Getting started with Neuron FAQs

How can I get started?

You can start your workflow by training your model in one of the popular ML frameworks using EC2 GPU instances, or alternatively download a pre-trained model. Once the model is trained to your required accuracy, you can use the ML frameworks’ API to invoke Neuron, to re-target(i.e. compile) the model for execution on Inferentia. The compilation is done once and its artifacts can then be deployed at scale. Once compiled, the binary can be loaded into one or more chips to start service inference calls.

In order to get started quickly, you can use AWS Deep Learning AMIs that come pre-installed with ML frameworks and the Neuron SDK. For a fully managed experience, you can use Amazon SageMaker to seamlessly deploy and accelerate your production models on ml.inf1 instances.

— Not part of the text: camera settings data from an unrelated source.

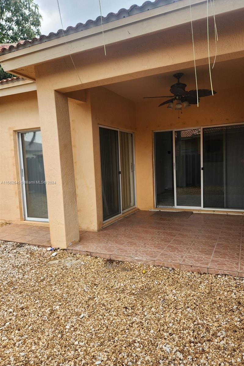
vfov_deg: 73.8
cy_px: 183
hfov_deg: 53.0
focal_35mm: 24
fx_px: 244
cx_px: 137
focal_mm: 5.4
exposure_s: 1/425
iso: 20
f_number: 1.8
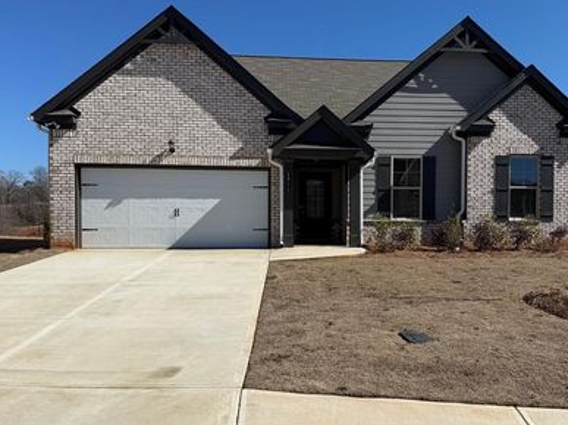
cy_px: 234
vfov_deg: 45.4
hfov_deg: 58.1
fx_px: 509
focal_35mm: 31
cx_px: 330
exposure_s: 1/8130
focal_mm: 6.76
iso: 80
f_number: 1.78
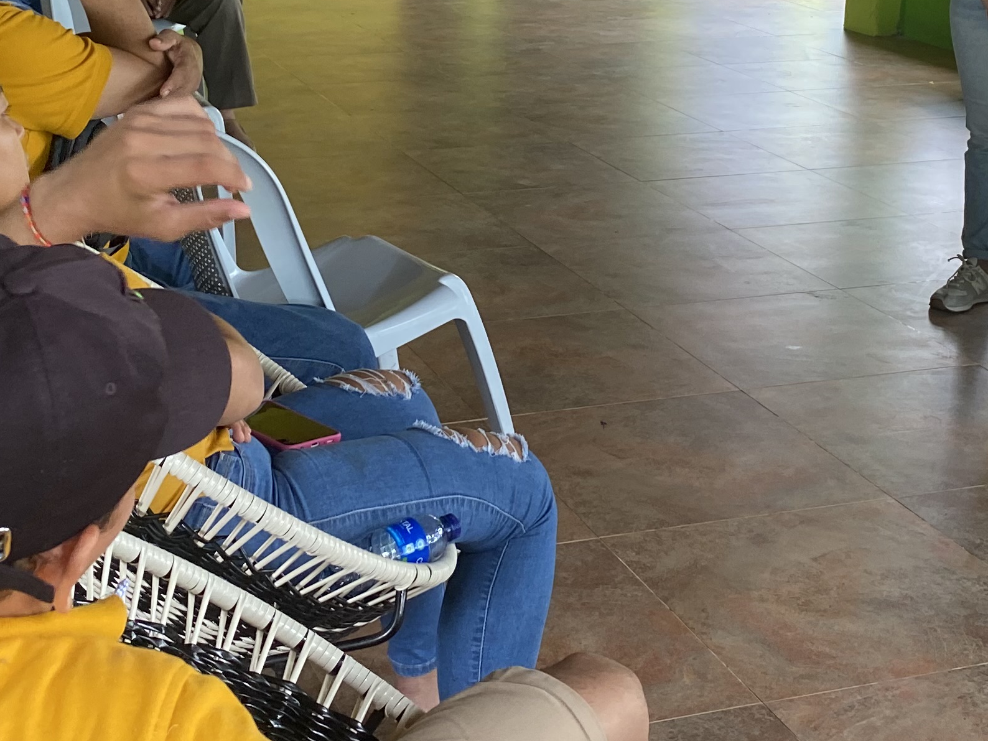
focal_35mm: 66
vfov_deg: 21.8
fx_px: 1884
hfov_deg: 29.4
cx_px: 500
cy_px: 96
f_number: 1.8
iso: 125
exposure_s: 1/109
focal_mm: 4.25
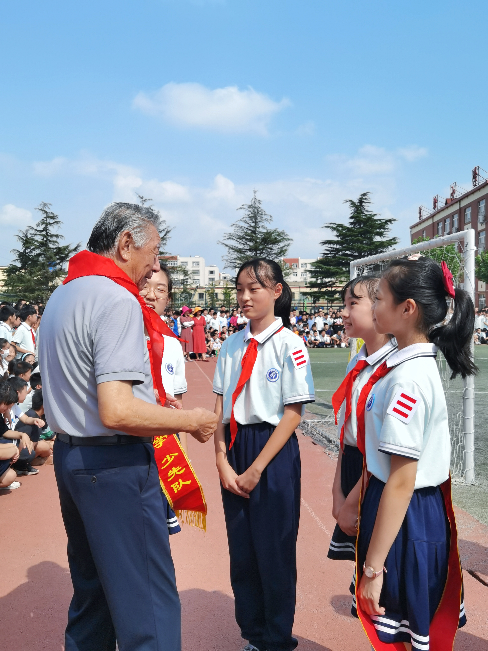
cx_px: 244
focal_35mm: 33
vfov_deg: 55.4
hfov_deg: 42.9
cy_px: 326
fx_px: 620
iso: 50
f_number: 1.9
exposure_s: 1/4505
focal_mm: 6.71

For customers who use popular frameworks like TensorFlow, Apache MXNet (Incubating) and PyTorch, a guide to help you get started with frameworks is available at:

You can also visit QuickStart.

How do I select which Inf1 instance size to use?

The decision as to which Inf1 instance size to use is based upon the application and its performance/cost targets. To assist, the Neuron Plugin for TensorBoard will show actual results when executed on a given instance. A guide to this process is available here: Getting Started: Neuron Plugin for TensorBoard.

As a rule of thumb, we encourage you to start with inf1.xlarge and test your model. For example, many computer vision models require pre/post processing that consume CPU resources and such models will get higher throughput on the inf1.2xlarge that provides higher ratio of vCPU/Chip.

We encourages you try out all the Inf1 instance sizes with your specific models, until you find the best size for your application needs.